Getting a little too serious, I guess we need to lighten up..

Vlad
 
I think you have brought up some very valid point CL and I can understand if a parents is much older and is no longer in control of all their faculties but that is not the case I was pointing out. I have seee several cases where parents are disrespected by their grown up children which had nothing to do with their parents having Alzheimers. I worked in a nursing home one summer when I was a teen and you just wouldn't believe all the wonderful patients there who were not mental but no longer had a home because their spouse was dead or they could no longer live on their small pensions. I once say this lady tell her mother that she would visit her when it wasn't so inconvenient. Now that's something to tell your mother. Some people would come to the homes to harrass their parents for money, I can't tell you how many people were condesending to their parent. It was so disgusting and depressing.
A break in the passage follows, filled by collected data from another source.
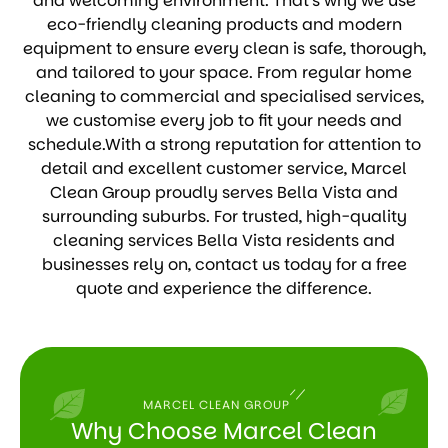
and welcoming environment. That’s why we use
eco-friendly cleaning products and modern
equipment to ensure every clean is safe, thorough,
and tailored to your space. From regular home
cleaning to commercial and specialised services,
we customise every job to fit your needs and
schedule.With a strong reputation for attention to
detail and excellent customer service, Marcel
Clean Group proudly serves Bella Vista and
surrounding suburbs. For trusted, high-quality
cleaning services Bella Vista residents and
businesses rely on, contact us today for a free
quote and experience the difference.
MARCEL CLEAN GROUP
Why Choose Marcel Clean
That's the kind of treatment I speak of.
It's just a shame that somewhere along the line some people lose that respect for their parents.
 
The really sad thing is it is almost a self-fulling prophesy for some people. I have seen adolescents speaking to their parents in the most obnoxious manner and the parents do absolutely nothing. What do they think these kids will be like twenty, thirty years down the road, loving, caring, patient people? Somehow, I doubt those skills will ever be learned and unfortunately it may be the elderly parents that pay for it.
 
Eve- your parents should be proud. They did a great job with you!
 
Thanks Cheyenne, call me sappy but without my family I am nothing.